Lucy Lawless has joined a range of well-known New Zealand groups and individuals in slamming the government’s controversial move to criminalize aspects of peaceful protests at sea.

In a joint statement, Greenpeace, Rt Hon Geoffrey Palmer QC, Peter Williams QC, WWF, Forest and Bird, Dame Anne Salmond, Rikirangi Gage of Te Whānau-ā-Apanui, Sir Ngatata Love, the New Zealand Council of Trade Unions, George Armstrong (founder of the Peace Squadron), Amnesty International NZ, Lucy Lawless and many others, say that Simon Bridges’ “new law is a sledgehammer designed to attack peaceful protest” and is “being bundled through Parliament without proper scrutiny despite its significant constitutional, democratic and human rights implications.”

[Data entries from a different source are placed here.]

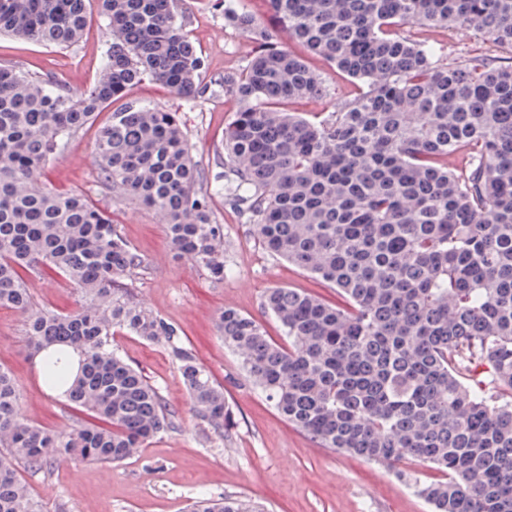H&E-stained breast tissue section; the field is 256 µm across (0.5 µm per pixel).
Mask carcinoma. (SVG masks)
I'll use <instances>...</instances> for the list:
<instances>
[{
  "label": "carcinoma",
  "instance_id": "obj_1",
  "mask_svg": "<svg viewBox=\"0 0 512 512\" xmlns=\"http://www.w3.org/2000/svg\"><path fill=\"white\" fill-rule=\"evenodd\" d=\"M89 2L0 0V35L68 47ZM221 2L254 43L224 75L238 104L224 170L198 164L176 113L128 102L98 130L100 188L153 212L176 252L222 281L224 225L199 184L220 186L267 253L338 297L268 289L276 339L220 312L216 329L249 381L321 447L395 468L432 512H512V0H268L273 26ZM101 12L106 50L86 88L0 63V307L27 316L45 385L88 416L68 431L24 420L0 365V512H46L22 466L123 462L175 426L114 348L117 332L165 345L195 414L221 436L231 423L224 387L177 327L130 295L126 279L148 259L83 193L41 179L129 87L148 80L191 101L209 88L177 0H101ZM406 25L474 27L511 55L448 64ZM312 59L363 86L313 119L291 111L325 93ZM47 272L83 304L37 306L31 280ZM190 512L263 508L202 496Z\"/></svg>",
  "mask_w": 512,
  "mask_h": 512
}]
</instances>
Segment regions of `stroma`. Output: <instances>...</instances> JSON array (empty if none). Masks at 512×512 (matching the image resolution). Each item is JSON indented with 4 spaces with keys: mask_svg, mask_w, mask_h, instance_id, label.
Returning a JSON list of instances; mask_svg holds the SVG:
<instances>
[{
    "mask_svg": "<svg viewBox=\"0 0 512 512\" xmlns=\"http://www.w3.org/2000/svg\"><path fill=\"white\" fill-rule=\"evenodd\" d=\"M186 29L209 61L211 86L197 101H188L151 82L133 86L130 100L176 112L203 167L218 170L215 153L231 121L236 102L224 94L225 74L244 65L253 44L224 19L213 0H180ZM105 25L99 7H92L89 24L74 45L58 49L23 39L0 38V62L60 77L71 90H82L93 78L105 51ZM413 38L433 44L437 53L456 62L492 52L488 38L472 28L411 29ZM327 94L295 103L297 112H331L352 91L349 80L315 61ZM108 112L75 136L45 169L44 183L55 189H76L110 212L125 238L152 266L133 284L135 299L176 325L198 361L223 385L232 425L224 438L211 436L208 425L192 410L177 363L160 344L135 336H120L121 356L142 370L175 415L176 426L161 432L135 458L114 464L72 460L52 472L28 469L24 478L35 488L47 512H184L188 503L245 496L265 512H429L423 499L381 464L323 448L286 422L264 395L242 375L234 354L216 331V319L232 307L279 330L263 307L266 289L301 288L328 299L336 292L296 266L272 257L258 245L251 225L214 197V215L224 226L230 273L212 279L190 260L176 255L165 227L152 212L118 201L101 191L94 164L97 131ZM25 314L0 309V364L12 369L19 388V408L25 420L49 428H72L80 412L65 408L57 393L43 383L38 365L27 356Z\"/></svg>",
    "mask_w": 512,
    "mask_h": 512,
    "instance_id": "1",
    "label": "stroma"
}]
</instances>
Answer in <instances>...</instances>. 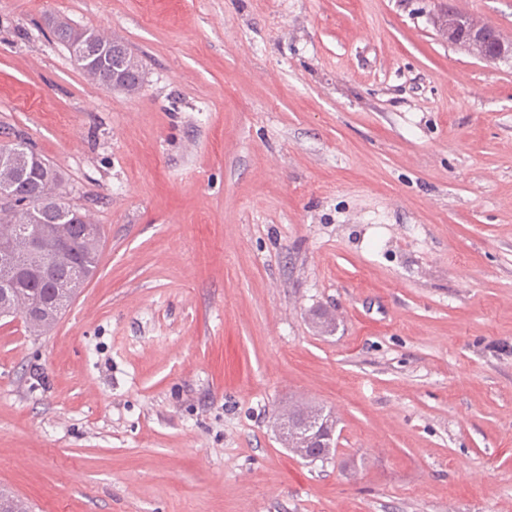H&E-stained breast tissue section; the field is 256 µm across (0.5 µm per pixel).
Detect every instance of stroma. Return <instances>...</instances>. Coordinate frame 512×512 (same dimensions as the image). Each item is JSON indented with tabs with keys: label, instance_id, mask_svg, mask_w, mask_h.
Listing matches in <instances>:
<instances>
[{
	"label": "stroma",
	"instance_id": "stroma-1",
	"mask_svg": "<svg viewBox=\"0 0 512 512\" xmlns=\"http://www.w3.org/2000/svg\"><path fill=\"white\" fill-rule=\"evenodd\" d=\"M512 0H0V142L104 238L0 319V487L33 512H512ZM121 38L139 92L45 24ZM334 315L324 335L312 315ZM336 415L289 452L280 411ZM336 428V420L334 414L330 416L318 415L308 418L302 425L305 436V444L296 446L295 455L306 461H317L321 459V455L316 450L306 445L309 441H318L321 447L324 446L323 440L332 439ZM307 447V448H305Z\"/></svg>",
	"mask_w": 512,
	"mask_h": 512
}]
</instances>
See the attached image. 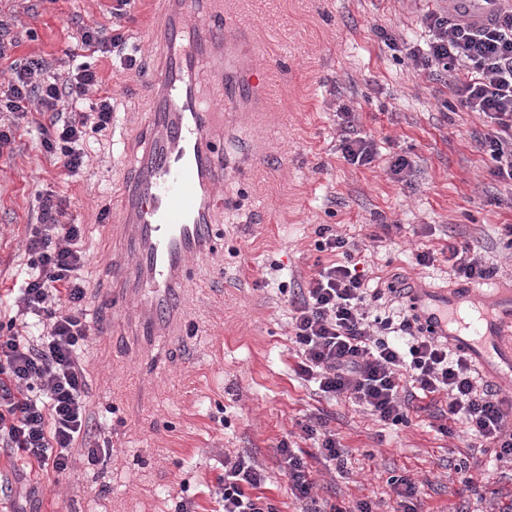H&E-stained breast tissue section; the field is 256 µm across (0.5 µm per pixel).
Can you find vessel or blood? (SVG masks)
I'll use <instances>...</instances> for the list:
<instances>
[{
  "label": "vessel or blood",
  "mask_w": 512,
  "mask_h": 512,
  "mask_svg": "<svg viewBox=\"0 0 512 512\" xmlns=\"http://www.w3.org/2000/svg\"><path fill=\"white\" fill-rule=\"evenodd\" d=\"M498 7L499 0H448L451 13L475 25ZM147 41L156 66L141 83V151L112 198L119 286L100 305L133 316L141 335L160 336L175 332L198 258L222 249L215 222L224 206V114L243 102L262 110L269 73L251 65L259 46L225 0H151ZM411 303L483 373L512 376V290L415 287Z\"/></svg>",
  "instance_id": "b4317fda"
}]
</instances>
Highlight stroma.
Returning a JSON list of instances; mask_svg holds the SVG:
<instances>
[{
    "label": "stroma",
    "instance_id": "obj_1",
    "mask_svg": "<svg viewBox=\"0 0 512 512\" xmlns=\"http://www.w3.org/2000/svg\"><path fill=\"white\" fill-rule=\"evenodd\" d=\"M115 0H0V82L11 60L39 55L60 72L78 26L121 28L137 62L119 59L101 72L112 95L108 131L90 134L87 170L67 176L46 156L35 124H21L0 150V313L15 315L14 289L26 261L38 195L65 199L85 227L82 276L87 303L112 290L115 249L97 221L121 179L122 135L140 123L147 55V0L115 17ZM433 0H240L235 10L254 29L271 69L273 94L264 111L233 112L224 123L223 249L200 267L204 288H188L184 335L133 342L122 355L114 338H132L134 321L116 316L114 331L97 334L86 353L90 439L108 441L96 465L76 462L66 474L30 468L0 448V512H174L187 500L196 512H218L214 491L225 456L247 455L267 477L264 494L277 512H301L288 492L280 440L310 466L318 501L354 512L358 502L396 512L390 478L415 481L421 512H479L462 493L461 457L481 458L467 435L439 433L431 410L411 412L406 426H383L362 408L314 394L293 372L288 337L290 289L305 286L326 224L358 242L371 287L393 274L422 288H452L448 263L411 266V250H439L449 239L477 245L493 264L497 286L512 287V251L501 228L512 224V189L489 174L479 147L490 127L472 112L444 108L454 95L446 78L415 68L376 37L381 26L397 40H426L424 16ZM356 114L357 131L372 141L371 166L347 164L339 151V106ZM405 156L410 184L391 178L390 161ZM390 231L371 242L380 225ZM323 412L348 449L345 474L328 471L313 441L297 437V420Z\"/></svg>",
    "mask_w": 512,
    "mask_h": 512
}]
</instances>
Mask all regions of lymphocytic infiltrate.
I'll return each instance as SVG.
<instances>
[{"label": "lymphocytic infiltrate", "instance_id": "lymphocytic-infiltrate-1", "mask_svg": "<svg viewBox=\"0 0 512 512\" xmlns=\"http://www.w3.org/2000/svg\"><path fill=\"white\" fill-rule=\"evenodd\" d=\"M427 40L409 47L416 67L449 76L460 107L476 113L493 131L480 146L492 159L493 176L512 186V7L475 26L439 7L426 13ZM75 48L66 49L68 68L49 75L43 58L28 57L10 65L12 80L0 112L12 114L0 123V148L12 142L20 119L36 112L40 146L62 163L69 175L86 164L81 144L87 132L112 124V96L100 70L78 59L79 52L108 55L124 50L120 30L85 25ZM339 150L348 164L371 165L376 153L354 128L355 114L341 108ZM317 251L331 254L319 264L292 303L289 333L301 380L313 383L325 397L345 398L386 425H404L416 398L444 402L440 433L462 432L490 451L500 467L512 468V391L484 380L469 355L433 336L425 328L402 277L386 288L370 287L356 262L357 248L329 226H319ZM84 227L70 218L62 200L42 196L37 222L30 230L27 276L19 290L20 313L36 318L19 332L15 318L0 319V446L44 472L70 470L75 449L88 463L108 455L109 445H90V417L85 396L88 373L84 350L91 336L86 313L87 289ZM447 260L460 281L478 283L495 274L475 245L448 243ZM393 305L396 318L377 316L378 307ZM315 440L326 462L340 465L344 450L324 417L300 424ZM278 453L288 464V489L306 512H323L313 494L315 480L303 457L288 441ZM266 476L248 456L225 457L216 494L222 512H274L261 496Z\"/></svg>", "mask_w": 512, "mask_h": 512}]
</instances>
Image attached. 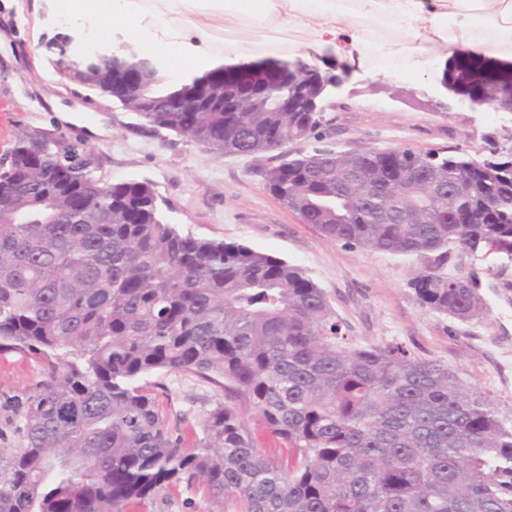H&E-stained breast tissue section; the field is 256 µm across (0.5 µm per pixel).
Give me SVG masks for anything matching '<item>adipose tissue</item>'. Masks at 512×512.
Wrapping results in <instances>:
<instances>
[{
    "mask_svg": "<svg viewBox=\"0 0 512 512\" xmlns=\"http://www.w3.org/2000/svg\"><path fill=\"white\" fill-rule=\"evenodd\" d=\"M76 40L121 30L169 78L304 45L414 72L458 46L512 62V0H55Z\"/></svg>",
    "mask_w": 512,
    "mask_h": 512,
    "instance_id": "obj_1",
    "label": "adipose tissue"
}]
</instances>
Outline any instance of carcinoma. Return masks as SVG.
<instances>
[{"label":"carcinoma","instance_id":"carcinoma-1","mask_svg":"<svg viewBox=\"0 0 512 512\" xmlns=\"http://www.w3.org/2000/svg\"><path fill=\"white\" fill-rule=\"evenodd\" d=\"M253 107L217 66L183 84L129 85L107 59L66 78L163 129L224 153L282 149L316 133L318 112H271L262 86L296 89L260 59ZM0 172V354L41 366L19 408L21 447L0 451V512H124L203 479L241 512H512V421L448 364L398 343L358 345L297 266L244 243L179 233L147 180L105 188L98 156L23 127ZM324 150L294 158L267 190L330 240L411 257L419 304L480 317L474 289L443 271L460 245L512 252V160L499 174L460 153ZM443 187L439 197L429 184ZM189 373L224 392L194 448L165 426L142 381ZM288 442V468L257 447L246 416Z\"/></svg>","mask_w":512,"mask_h":512}]
</instances>
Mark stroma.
I'll return each mask as SVG.
<instances>
[{
    "instance_id": "obj_1",
    "label": "stroma",
    "mask_w": 512,
    "mask_h": 512,
    "mask_svg": "<svg viewBox=\"0 0 512 512\" xmlns=\"http://www.w3.org/2000/svg\"><path fill=\"white\" fill-rule=\"evenodd\" d=\"M72 34L55 19L54 0H0V152L18 127L60 129L99 157V178L109 183L150 181L164 219L182 233L241 242L300 267L327 294L353 342L399 343L447 363L466 385L512 414V267L496 256L474 257L467 272L477 281L484 313L468 322L422 307L408 281L412 262L325 240L265 187L261 173L274 153L228 155L175 134L154 132L114 102L67 82L62 50ZM462 54L419 74L373 63L347 67L319 138L288 143L289 157L326 146L345 150L398 146L472 158L512 159V112L494 110L486 82L462 79ZM78 108L63 121L59 106ZM41 376L34 359L0 354V448L19 447L15 413ZM168 427L199 432L220 388L183 374L146 379ZM125 512H240L231 498H216L202 480L183 482L129 503Z\"/></svg>"
}]
</instances>
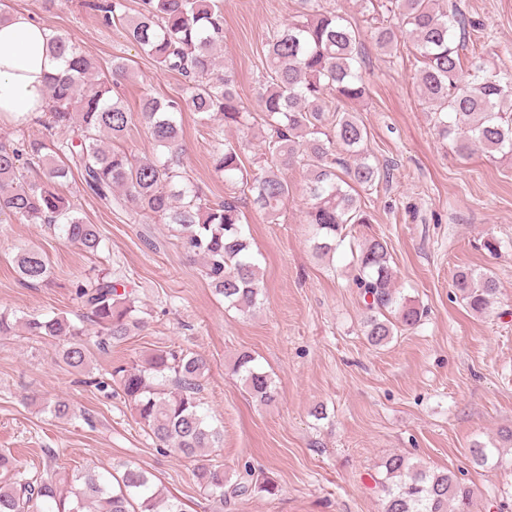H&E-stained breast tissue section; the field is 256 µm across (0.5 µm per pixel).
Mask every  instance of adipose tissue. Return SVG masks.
<instances>
[{
  "label": "adipose tissue",
  "mask_w": 512,
  "mask_h": 512,
  "mask_svg": "<svg viewBox=\"0 0 512 512\" xmlns=\"http://www.w3.org/2000/svg\"><path fill=\"white\" fill-rule=\"evenodd\" d=\"M47 29L25 12L0 18V117L33 119L47 110V75L64 62L51 55Z\"/></svg>",
  "instance_id": "ef3b65f1"
}]
</instances>
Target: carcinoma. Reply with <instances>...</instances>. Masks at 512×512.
<instances>
[{
  "label": "carcinoma",
  "instance_id": "carcinoma-1",
  "mask_svg": "<svg viewBox=\"0 0 512 512\" xmlns=\"http://www.w3.org/2000/svg\"><path fill=\"white\" fill-rule=\"evenodd\" d=\"M110 26L126 25L132 41L160 66L184 79V95L160 99L145 96L141 121L156 146L153 158L138 159L105 145L123 139L132 111L112 91L127 77L123 58H112L110 71L96 66L68 37L50 34L51 51L65 60L62 72L47 78L49 109L36 119L43 138L0 141V214L26 224H43L68 243L96 254L103 237L86 221L79 205L60 186L78 180L81 190L109 206L153 215L178 233L188 253L201 260L202 276L224 305L242 312L257 307L262 294L260 266L243 232L244 214L236 188L250 193L255 208L276 219L285 208L292 187L283 171L302 164L309 171L306 212L309 241L321 257L336 252L337 240L349 224H365L367 215L358 187L380 179L364 146L368 138L362 121L350 112H327V99L347 103L364 93L357 46L361 31L342 16L325 10L322 0H297L296 15L286 24H272L265 33L269 74L259 81L256 105L266 127L261 173L252 175L242 155L247 138L227 141L213 130L215 170L224 175L231 192L211 202L185 176V148L177 115L185 110L204 124L250 129L253 112L245 107L228 72L217 73L213 48L224 40L222 0H139L128 16L127 0H85ZM401 24H381L370 36L382 49L412 37L422 59L418 87L434 103L439 137L455 140L468 157L477 151L512 158V71L485 73L477 58L463 69L462 32L470 25L457 4L447 10L434 0H391ZM19 281L37 287L48 281L51 267L34 245L18 248L13 258ZM354 282L366 305L363 332L373 346H381L395 332L416 327L424 310L394 286V270L385 241L371 239L355 255ZM123 283L100 273L75 283L76 299L96 326V346L106 350L126 341L145 326V311ZM454 287L466 307L484 314L497 294L487 273L457 271ZM21 326L31 336L56 341L57 359L67 368L89 366V343L82 327L68 316L19 315L0 310V334ZM208 362L184 349H160L140 360L112 365L111 381H98L105 390L114 385L135 409L139 423L155 439L158 449L197 462L196 477L205 500L224 512V502L255 490L269 496L278 486L268 478L227 484L224 464L211 457L219 440L199 398ZM234 372L259 403H270L277 388L255 358L241 354ZM56 419L75 416L72 403L56 398L47 405ZM471 463L486 470L506 465L500 447L477 443ZM375 479L382 512H473L474 491L453 471L419 466L400 453L381 463ZM0 512H183L179 501L164 500L149 474L125 463L115 472L81 469L27 477L7 454L0 455Z\"/></svg>",
  "mask_w": 512,
  "mask_h": 512
}]
</instances>
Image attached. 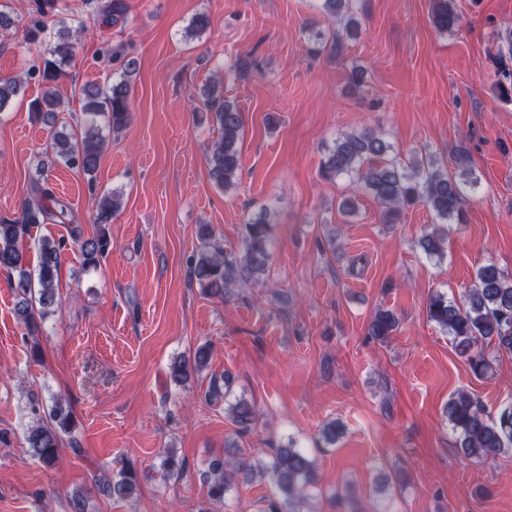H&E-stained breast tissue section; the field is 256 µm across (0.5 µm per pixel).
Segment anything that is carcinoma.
Segmentation results:
<instances>
[{
  "label": "carcinoma",
  "instance_id": "cac0c4a2",
  "mask_svg": "<svg viewBox=\"0 0 512 512\" xmlns=\"http://www.w3.org/2000/svg\"><path fill=\"white\" fill-rule=\"evenodd\" d=\"M33 19L29 40L35 42L46 33L44 18L57 10V0H33ZM320 12L327 18L342 22V30L333 34L313 33L317 51L336 50L342 38L355 39L360 32L355 0H318ZM125 0H111L102 9L103 22L115 25L125 20ZM432 24L442 32L455 29L460 16L453 0H434ZM77 33L66 21H58L55 31L49 33L52 44L49 56L42 61L45 90L36 107L42 117H52L60 105L58 85L60 65L67 62L75 49ZM112 62L121 70L120 79L106 86L90 84L84 90V125L81 133L54 138L52 150L55 160L81 169L87 175L96 172L104 151L106 139L95 118L103 117L112 130L128 123L131 112V85L129 76L136 61L115 51ZM20 82L0 80V110L16 96ZM209 121L218 127L220 137L212 143L208 154L209 176L217 187L229 189L240 170L241 146L244 134L243 114L238 105L224 97L223 85L214 84L202 92L200 106ZM391 150L373 130L346 134L337 139L320 162V175L327 180L349 177L387 209V222L398 220L401 212L415 204L426 205L438 220L425 234L419 245L428 256H439L448 235V225L463 220L464 208L470 192L476 187L469 160L457 158V172L448 176V170L431 154L405 162L389 156ZM120 206L116 193L99 197L95 223L96 234L82 240L80 250L83 265L95 269L110 251L112 242L106 225ZM69 217V208L56 199L46 184H36L32 196L25 200L14 218L0 216V269L14 274L10 288L16 296L15 314L28 334L41 331L42 324L56 304L55 284L59 272V255L67 246L65 240L43 238L38 243V265L30 268L25 238L37 224ZM201 249L192 266V274L199 284L212 294H224L238 281H245L264 272L271 258V224L264 215L245 223L242 250L224 249L212 227H198ZM427 317L451 338L458 353L465 357L477 377L491 368V360L482 345H493L497 353L512 355V276L490 264L476 271L475 281L461 304L443 294L433 295L427 303ZM398 324L397 317L388 310L376 313L369 324V334L382 341ZM209 358L207 346L198 347L189 357H181L170 365V376L176 382L187 380L202 372ZM445 414L451 429L458 433L459 446L467 458L487 459L512 454V404L504 407L494 418L483 417L482 409L469 393L461 391L448 399ZM228 415L241 434L247 433L256 418V412L245 399L229 404ZM70 411L61 402L54 403L46 420L31 426L26 434L27 447L45 467H54L59 460L60 432L68 429ZM249 480L256 476L269 479L274 485V498L263 512H304L306 491L314 487L318 477L314 462L302 448L288 445L277 448L266 461L250 462L247 456L234 461H213L210 469L209 495L223 502L238 476ZM109 496L126 497L134 489L133 478L125 473L118 479L98 482Z\"/></svg>",
  "mask_w": 512,
  "mask_h": 512
}]
</instances>
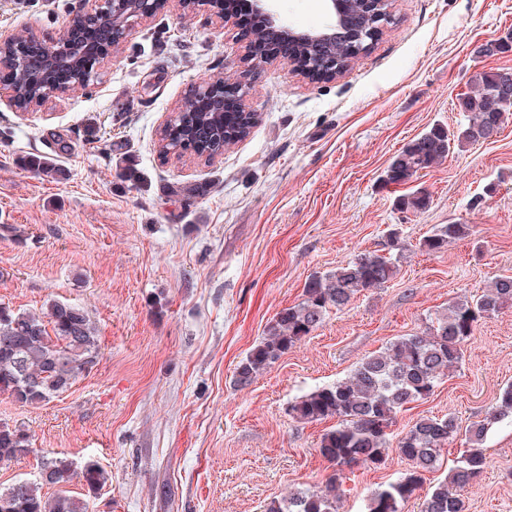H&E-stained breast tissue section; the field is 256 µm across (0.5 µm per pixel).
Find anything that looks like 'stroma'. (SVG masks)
Masks as SVG:
<instances>
[{"mask_svg": "<svg viewBox=\"0 0 512 512\" xmlns=\"http://www.w3.org/2000/svg\"><path fill=\"white\" fill-rule=\"evenodd\" d=\"M83 0H0V32L55 38ZM299 29L326 21L322 0H278ZM391 23L343 75L310 79L275 60L258 67L250 135L212 162L159 155V131L190 89L239 75L245 39L207 11L177 4L144 20L100 67L97 82L22 114L0 103V303L83 308L100 356L39 405L0 394V421L27 431L28 453L0 463V487L39 476L59 453L109 474L90 512H264L271 498L339 484V512H367L408 465L336 468L318 452L334 420L298 422L290 403L346 377L400 336L425 331L463 296L512 273V118L407 183L384 173L413 138L466 125L457 107L473 73L512 67V50L475 45L512 31V0H391ZM43 155L61 177L18 165ZM137 185L116 172L125 157ZM205 182L185 200L181 187ZM430 198L402 212V196ZM470 236L425 251L434 227ZM399 256L396 276L364 291L246 389L240 361L266 325L298 303L311 276L365 251ZM512 384V309L481 320L433 395L397 417L483 419ZM489 466L464 492L468 512H512V421L482 443Z\"/></svg>", "mask_w": 512, "mask_h": 512, "instance_id": "1", "label": "stroma"}]
</instances>
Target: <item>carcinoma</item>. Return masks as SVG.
Instances as JSON below:
<instances>
[{
    "instance_id": "1",
    "label": "carcinoma",
    "mask_w": 512,
    "mask_h": 512,
    "mask_svg": "<svg viewBox=\"0 0 512 512\" xmlns=\"http://www.w3.org/2000/svg\"><path fill=\"white\" fill-rule=\"evenodd\" d=\"M348 26L359 29L350 40H336L329 55L344 67L368 51L367 34L384 19L375 17L362 0H348ZM248 46L258 51L267 46L271 29L252 24L247 33ZM121 34L109 37V30L87 28L75 37L64 31L58 44L64 52V64L40 82L31 80L32 68L39 56L36 42L20 39L0 55V80L18 86V109L28 111L29 103L45 94L54 83H90L95 78V55ZM289 59L296 69L315 78L321 67L318 53L299 44ZM512 69L503 67L472 75L473 92L458 99V107L470 113L469 122L454 133L433 127L410 140L392 159L385 182H406L418 172L445 159L452 146L464 147L487 141L488 131H500L512 114V104L497 99L503 75ZM224 79L205 83L209 91L189 94L180 112L160 132L161 157L190 155L211 161L214 157L246 139L255 125L252 112H225L219 107ZM25 165L58 177L64 169L50 160L31 156ZM430 198L414 193L399 199V205L422 212ZM470 234L467 224H442L423 239L422 248L439 252L451 241ZM398 260L377 250L357 255L323 276H313L303 288L302 300L282 309L265 327L261 341L237 367L235 384L244 389L280 357L307 338L323 323L332 310L346 308L357 294L380 288L394 278ZM512 308V274H502L490 289L478 296H465L448 305V310L422 334L399 336L383 350L367 356L351 373L336 383L316 389L288 406V415L303 422L328 418L339 424L323 434L319 453L337 467L352 464L380 466L391 447V427L398 413L409 404L429 398L437 384L462 360V347L473 336L479 320ZM99 356V338L89 314L82 308L51 301L41 312H20L0 304V393L17 402L37 405L65 391L79 375L93 367ZM512 418V385L503 389L490 416L472 423L460 432L454 416L418 418L396 444L399 456L409 465L398 481L375 492L368 512H402L403 506L421 487L423 475L437 468L449 442L464 434L469 448L454 460L448 474L430 487L421 504V512H466L464 489L488 467L480 445L493 420ZM30 437L19 426L0 424V461L12 460L28 452ZM74 474L73 462L66 457L43 459L40 479L18 481L0 488V512H89L87 500L60 491L54 496L42 493L45 485H63ZM79 476L88 493L99 491L108 481L107 472L94 460L80 467ZM265 512H339L336 478L317 489H305L273 499Z\"/></svg>"
}]
</instances>
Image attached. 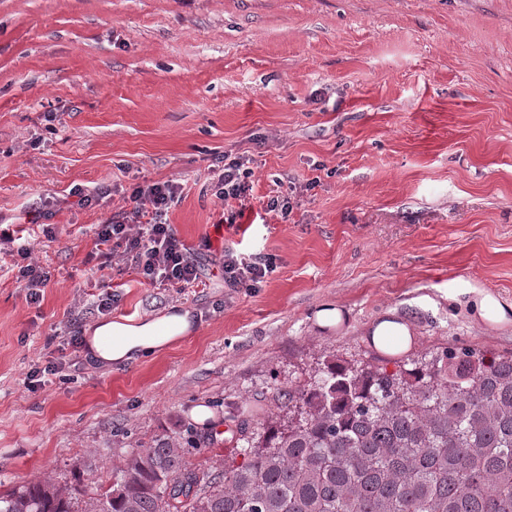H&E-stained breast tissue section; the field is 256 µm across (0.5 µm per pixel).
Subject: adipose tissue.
Instances as JSON below:
<instances>
[{"mask_svg": "<svg viewBox=\"0 0 512 512\" xmlns=\"http://www.w3.org/2000/svg\"><path fill=\"white\" fill-rule=\"evenodd\" d=\"M194 327L191 311L181 306L167 307L135 323L99 320L84 331L86 357L99 370L109 372L166 350Z\"/></svg>", "mask_w": 512, "mask_h": 512, "instance_id": "ef3b65f1", "label": "adipose tissue"}]
</instances>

The amendments to the Crown Minerals Bill, announced by Simon Bridges on Easter Sunday, “breach international law, and attack our democratic freedoms” say the group.

New legal advice, also released today, “finds that the proposed amendments to the Crown Minerals (Permitting and Crown Land) Bill would breach international law in a number of respects.”

The Crown Minerals Bill, due to be debated in Parliament today, will create new offences against protest activity in the seas around New Zealand, up to 200 miles from shore.

Greenpeace Executive Director Bunny McDiarmid called the law, “an affront to New Zealand democracy, and to our long held right and proud tradition of peaceful protest at sea.”

“This would affect the very same people who took their boats to seas to confront nuclear ships in our harbors and sailed against French nuclear testing in the Pacific.

“The moratoriums on commercial whaling and drift-netting are further historical achievements that were only possible because of the right to sea-borne protest.

“The most risky activity in the deep-sea for our economy and way of life is not peaceful protest, it’s deep-sea oil drilling. You’d have to be some kind of knucklehead not to realize that,” said McDiarmid.

The new laws are being proposed after the departure of Brazilian oil giant Petrobras. A flotilla of protest vessels including several yachts and Te Whanau a Apanui fishing vessel the San Pietro confronted seismic testing by Petrobras off the East Cape in 2010.

The proposals include penalties up to $50,000 for an individual, up to 12 months imprisonment and up to $100,000 for a body corporate, and enable the Navy or a police officer to nominate assistants who can stop and detain a ship entering an exclusion zone, remove a person from an exclusion zone. All these parties carry next to no criminal or civil liabilities for anything that happens as a result.